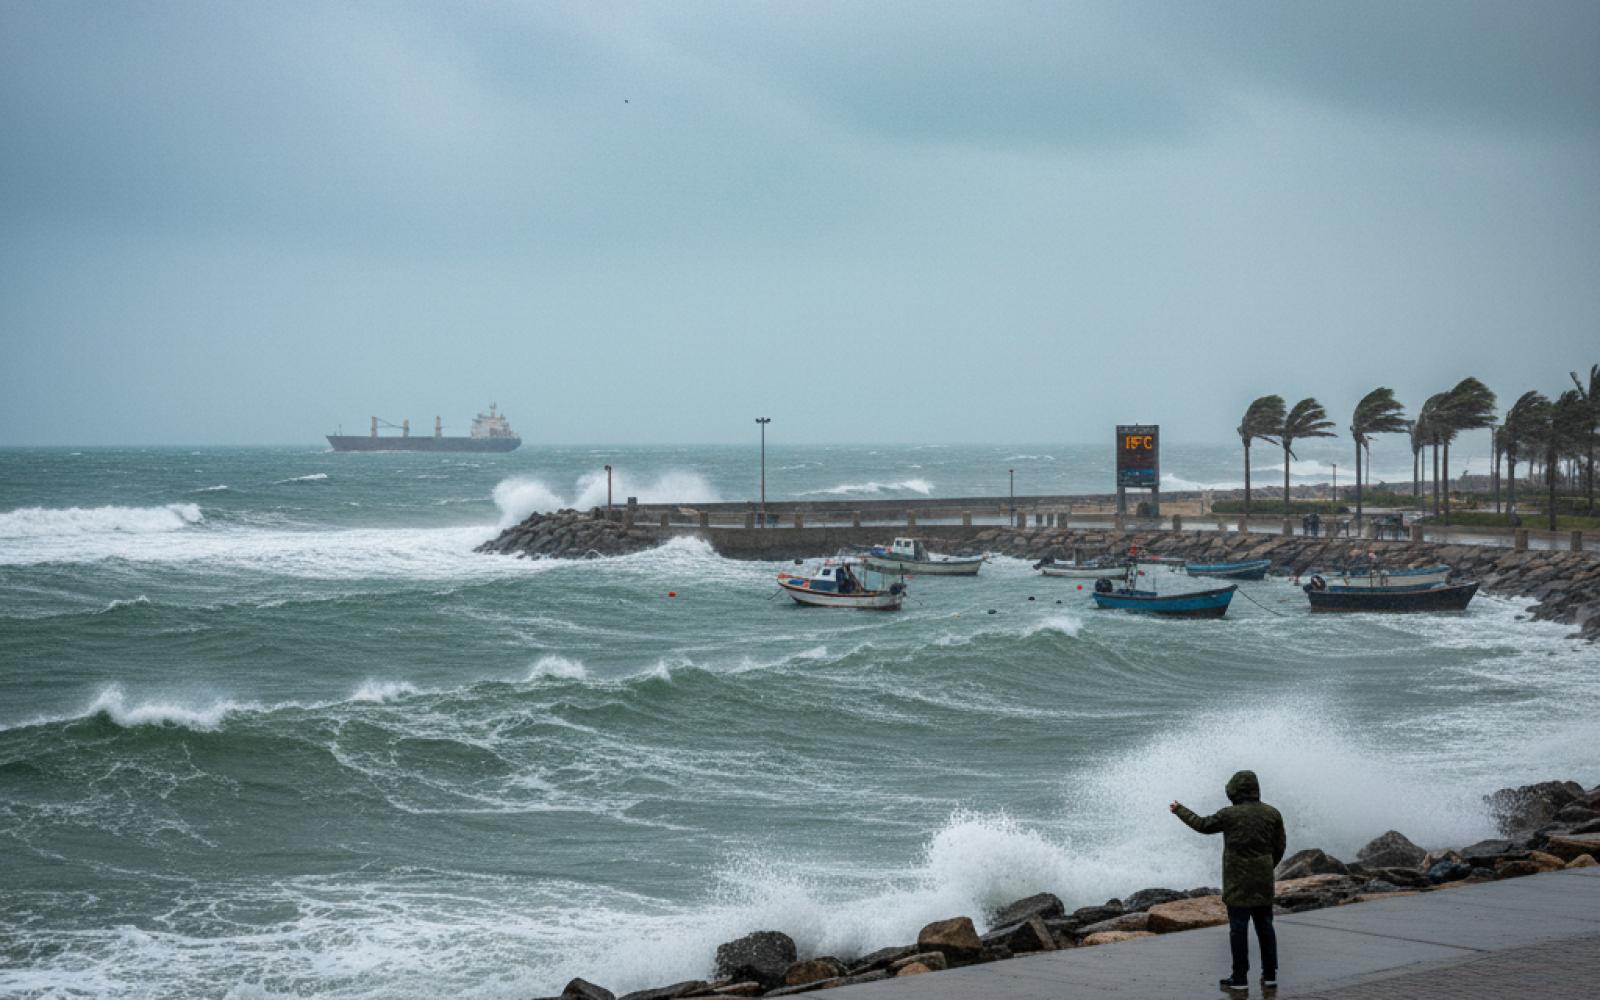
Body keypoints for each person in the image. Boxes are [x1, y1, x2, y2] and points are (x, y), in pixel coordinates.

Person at [1170, 770, 1286, 992]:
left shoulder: (1229, 815)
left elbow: (1203, 825)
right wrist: (1267, 866)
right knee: (1265, 927)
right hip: (1262, 881)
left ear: (1234, 790)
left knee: (1238, 929)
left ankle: (1240, 978)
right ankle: (1270, 975)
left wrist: (1179, 810)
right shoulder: (1272, 813)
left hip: (1237, 882)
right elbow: (1280, 846)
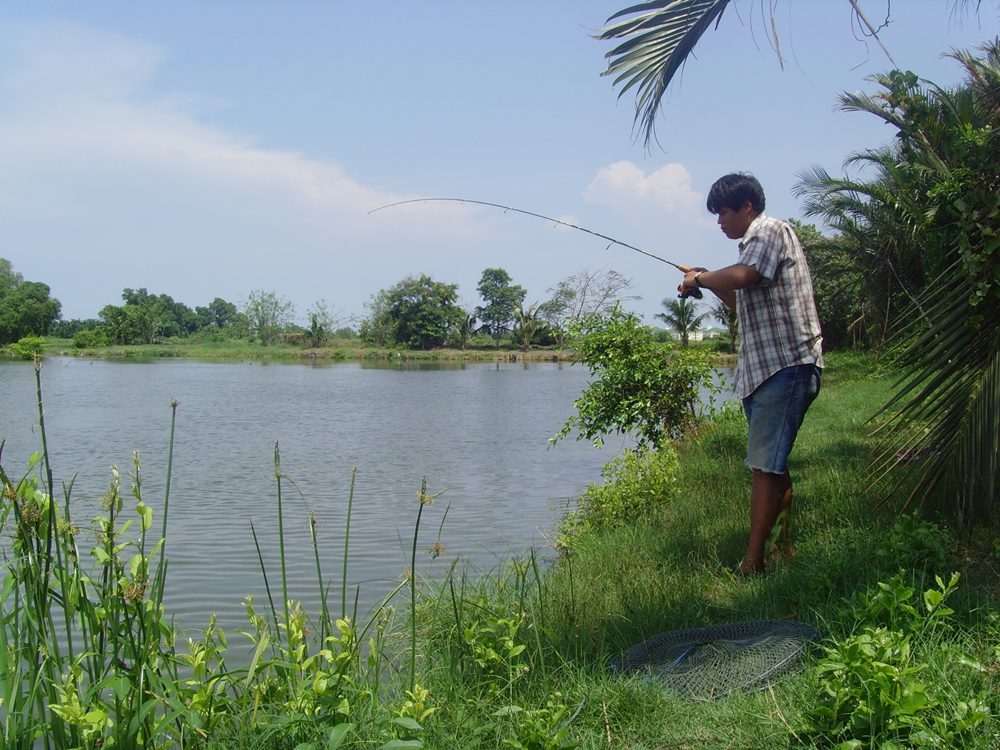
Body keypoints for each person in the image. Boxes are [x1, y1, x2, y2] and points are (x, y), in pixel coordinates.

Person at [679, 173, 823, 576]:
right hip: (768, 371)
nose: (719, 221)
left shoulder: (769, 230)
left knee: (765, 466)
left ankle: (752, 564)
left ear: (747, 207)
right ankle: (782, 547)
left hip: (786, 366)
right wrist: (707, 284)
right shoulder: (753, 247)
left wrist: (701, 278)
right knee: (774, 462)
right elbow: (742, 299)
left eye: (723, 212)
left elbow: (744, 277)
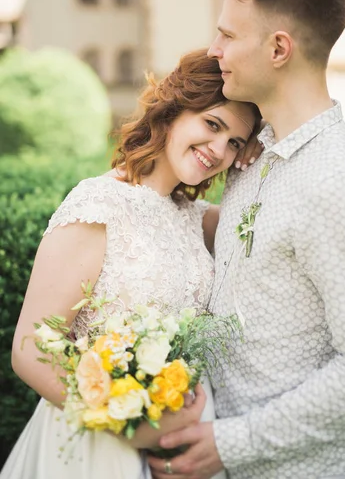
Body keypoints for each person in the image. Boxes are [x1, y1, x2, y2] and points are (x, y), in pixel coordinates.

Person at [148, 0, 345, 479]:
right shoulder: (256, 150)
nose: (214, 50)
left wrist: (233, 443)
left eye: (228, 36)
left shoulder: (338, 186)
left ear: (279, 47)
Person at [0, 48, 261, 479]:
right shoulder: (98, 205)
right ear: (173, 111)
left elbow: (264, 220)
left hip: (185, 451)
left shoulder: (201, 220)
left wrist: (251, 164)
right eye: (212, 124)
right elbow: (30, 350)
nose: (218, 150)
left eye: (234, 142)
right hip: (98, 448)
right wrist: (128, 426)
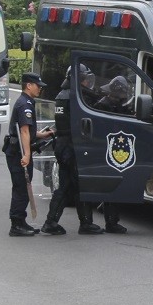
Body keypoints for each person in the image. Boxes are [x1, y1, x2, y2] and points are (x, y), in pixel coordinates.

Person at [40, 65, 104, 236]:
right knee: (78, 185)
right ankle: (82, 223)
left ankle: (53, 222)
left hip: (62, 145)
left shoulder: (62, 95)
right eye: (84, 79)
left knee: (67, 186)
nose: (87, 83)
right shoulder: (76, 97)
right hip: (72, 146)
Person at [4, 72, 55, 237]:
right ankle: (16, 224)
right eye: (37, 85)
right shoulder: (24, 104)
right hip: (18, 151)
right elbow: (24, 131)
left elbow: (29, 131)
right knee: (21, 187)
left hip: (18, 149)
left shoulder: (26, 102)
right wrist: (26, 155)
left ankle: (21, 221)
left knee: (23, 187)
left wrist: (41, 135)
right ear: (28, 85)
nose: (39, 88)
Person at [92, 75, 131, 234]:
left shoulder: (117, 105)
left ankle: (111, 219)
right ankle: (111, 222)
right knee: (112, 186)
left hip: (114, 149)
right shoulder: (103, 106)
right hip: (107, 150)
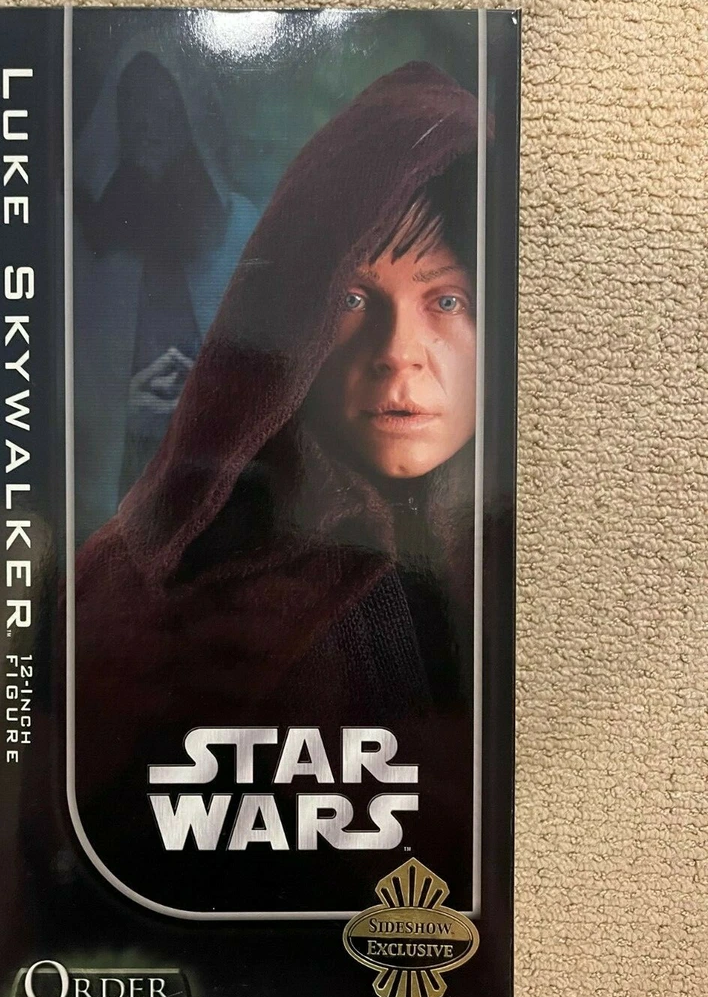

────────────────

--- What the task requires ---
Transcribe, from the material above, the stretch starting at the line with "nose: (719, 221)" and ending at the line with "left wrist: (233, 443)", both included, exactly. Do not carry over pictures.

--- Response box ---
nose: (719, 221)
left shoulder: (769, 230)
left knee: (765, 466)
left ankle: (752, 564)
left ear: (747, 207)
right ankle: (782, 547)
left hip: (786, 366)
right wrist: (707, 284)
right shoulder: (753, 247)
left wrist: (701, 278)
right knee: (774, 462)
right elbow: (742, 299)
left eye: (723, 212)
left elbow: (744, 277)
Body keypoints for each person in the image. Boxes are [x1, y1, x2, y2] and points are (x, y), in pixel coordinates.

Person at [148, 0, 345, 479]:
right shoulder: (256, 150)
nose: (214, 50)
left wrist: (233, 443)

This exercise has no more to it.